Best consultants


    Most readers of Civil + Structural Engineer are consultants. Sure, we are engineers or surveyors or designers — but, we are also consultants.

    Besides being the publisher of this magazine, I am also a consultant and have been studying consulting firms and consultants for nearly 38 years. My experience tells me that to be the most effective at what we do — the best consultants we can be — we must do certain things, including the following:

    Read people quickly and accurately — No quality will be more helpful to you as a consultant than being able to size up people quickly. That means you will have to be a keen student of verbal communication as well as non-verbal cues such as body language. How are people responding to you? 

    Manage expectations early in the selling process — If the client’s schedule is completely unrealistic — or budget way too low — it’s best to confront these things very early on. That way you won’t be wasting their time and they won’t be wasting yours. And if you can’t get those expectations realistic, it is best to skip the job because otherwise you’ll have an unhappy client.

    Be honest without alienating — This takes tact, which is the hallmark of a good consultant. Be tactless and you’ll turn off your audience. They won’t listen to you and you won’t be effective. A lack of tact is a big issue for a lot of engineers and other technical people.

    Do what you say you will, period — Good consultants don’t make excuses, they finish the job. They also do all the little things they say they will along the way such as research something if they say they will; call back someone when they say they will; hit all project deadlines when they say they will.
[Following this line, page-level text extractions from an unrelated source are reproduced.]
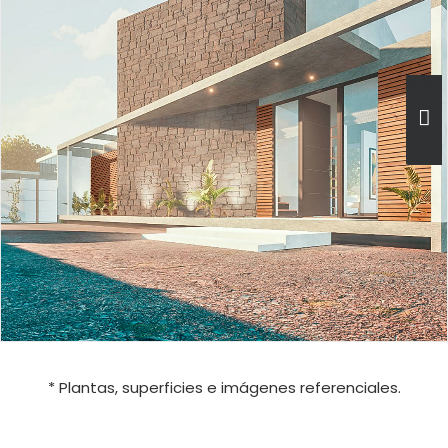
* Plantas, superficies e imágenes referenciales.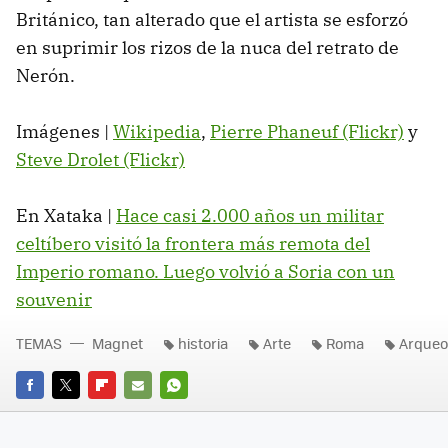
Británico, tan alterado que el artista se esforzó
en suprimir los rizos de la nuca del retrato de
Nerón.
Imágenes |
Wikipedia
,
Pierre Phaneuf (Flickr)
y
Steve Drolet (Flickr)
En Xataka |
Hace casi 2.000 años un militar
celtíbero visitó la frontera más remota del
Imperio romano. Luego volvió a Soria con un
souvenir
TEMAS
Magnet
historia
Arte
Roma
Arqueo
FACEBOOK
TWITTER
FLIPBOARD
E-
WHATSAPP
MAIL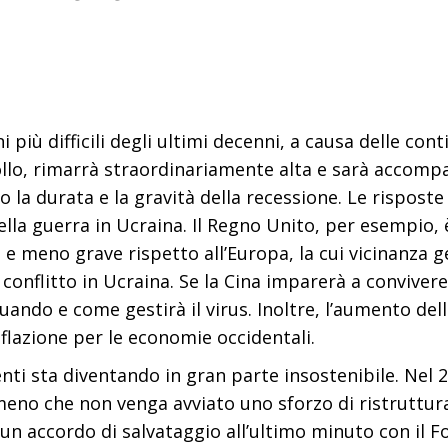
più difficili degli ultimi decenni, a causa delle conti
lo, rimarrà straordinariamente alta e sarà accompa
o la durata e la gravità della recessione. Le risposte
a guerra in Ucraina. Il Regno Unito, per esempio, è g
 meno grave rispetto all’Europa, la cui vicinanza g
onflitto in Ucraina. Se la Cina imparerà a convivere 
quando e come gestirà il virus. Inoltre, l’aumento 
lazione per le economie occidentali.
i sta diventando in gran parte insostenibile. Nel 202
 meno che non venga avviato uno sforzo di ristruttur
o un accordo di salvataggio all’ultimo minuto con il 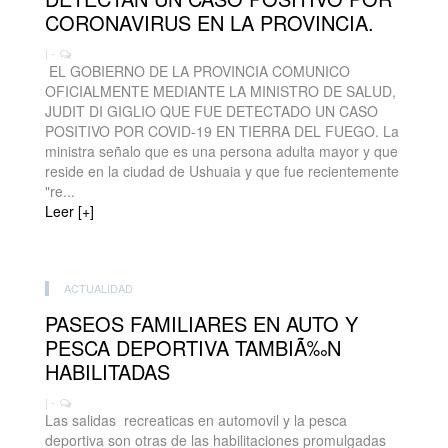
CORONAVIRUS EN LA PROVINCIA.
| -
EL GOBIERNO DE LA PROVINCIA COMUNICO
OFICIALMENTE MEDIANTE LA MINISTRO DE SALUD,
JUDIT DI GIGLIO QUE FUE DETECTADO UN CASO
POSITIVO POR COVID-19 EN TIERRA DEL FUEGO. La
ministra señalo que es una persona adulta mayor y que
reside en la ciudad de Ushuaia y que fue recientemente
"re...
Leer [+]
ACTUALIDAD
PASEOS FAMILIARES EN AUTO Y
PESCA DEPORTIVA TAMBIÃ‰N
HABILITADAS
| -
Las salidas recreaticas en automovil y la pesca
deportiva son otras de las habilitaciones promulgadas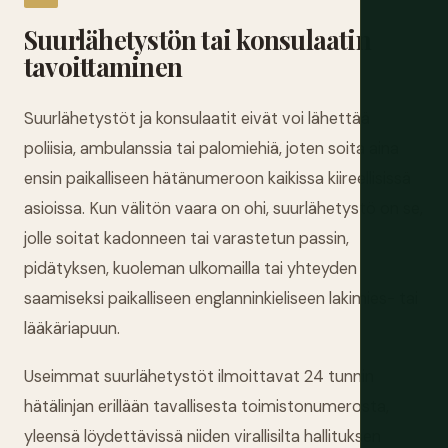
Suurlähetystön tai konsulaatin
tavoittaminen
Suurlähetystöt ja konsulaatit eivät voi lähettää
poliisia, ambulanssia tai palomiehiä, joten soita aina
ensin paikalliseen hätänumeroon kaikissa kiireellisissä
asioissa. Kun välitön vaara on ohi, suurlähetystö on se,
jolle soitat kadonneen tai varastetun passin,
pidätyksen, kuoleman ulkomailla tai yhteyden
saamiseksi paikalliseen englanninkieliseen lakimies- tai
lääkäriapuun.
Useimmat suurlähetystöt ilmoittavat 24 tunnin
hätälinjan erillään tavallisesta toimistonumerosta,
yleensä löydettävissä niiden virallisilta hallituksen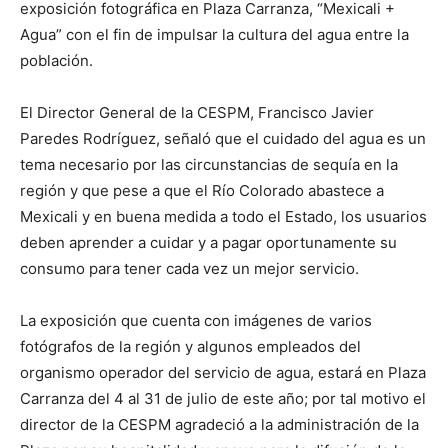
exposición fotográfica en Plaza Carranza, “Mexicali +
Agua” con el fin de impulsar la cultura del agua entre la
población.
El Director General de la CESPM, Francisco Javier
Paredes Rodríguez, señaló que el cuidado del agua es un
tema necesario por las circunstancias de sequía en la
región y que pese a que el Río Colorado abastece a
Mexicali y en buena medida a todo el Estado, los usuarios
deben aprender a cuidar y a pagar oportunamente su
consumo para tener cada vez un mejor servicio.
La exposición que cuenta con imágenes de varios
fotógrafos de la región y algunos empleados del
organismo operador del servicio de agua, estará en Plaza
Carranza del 4 al 31 de julio de este año; por tal motivo el
director de la CESPM agradeció a la administración de la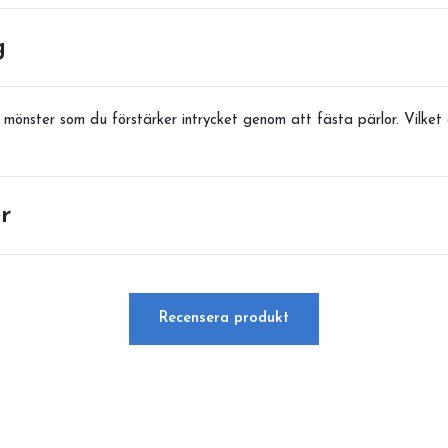
g
önster som du förstärker intrycket genom att fästa pärlor. Vilket g
r
Recensera produkt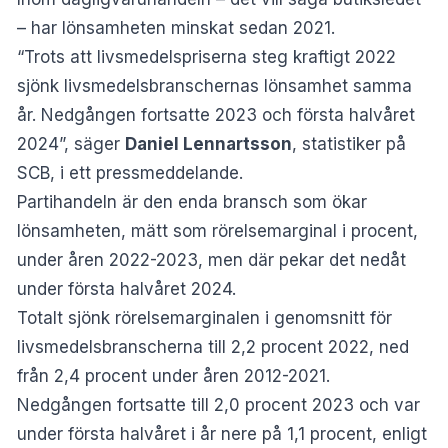
– har lönsamheten minskat sedan 2021.
“Trots att livsmedelspriserna steg kraftigt 2022
sjönk livsmedelsbranschernas lönsamhet samma
år. Nedgången fortsatte 2023 och första halvåret
2024”, säger
Daniel Lennartsson
, statistiker på
SCB, i ett pressmeddelande.
Partihandeln är den enda bransch som ökar
lönsamheten, mätt som rörelsemarginal i procent,
under åren 2022-2023, men där pekar det nedåt
under första halvåret 2024.
Totalt sjönk rörelsemarginalen i genomsnitt för
livsmedelsbranscherna till 2,2 procent 2022, ned
från 2,4 procent under åren 2012-2021.
Nedgången fortsatte till 2,0 procent 2023 och var
under första halvåret i år nere på 1,1 procent, enligt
This is so crucial! It builds credibility with the client and sets an example for others you work with. It’s a mandate as far as I am concerned — no exceptions, no matter what.

    Be willing to offer some free advice/help — Anyone who thinks you are going to get paid for every single little thing is just dead wrong. You have to give a little, especially to your best clients, not just your newest ones. Being helpful and not acting selfish or shortsighted are hallmarks of being a really great consultant.

    Maintain the highest quality standards, even for things that “don’t matter” — You want to be the best? You want happy clients? Everything matters. Every detail has to be done right. This has to be demonstrated every day to all the rest of the people in the firm so they get the idea, too. Anything less than “excellent” is “not excellent.”

    Know when you can and should walk away from a client — Not all clients are good. The ones you can’t be successful serving — because they are too cheap, have unrealistic expectations, or don’t treat you with respect — should be avoided. A hallmark of the best consultants is knowing when to just say “no” to a bad client.

    There’s more, but I’m out of time. Enjoy the April issue of Civil + Structural Engineer magazine!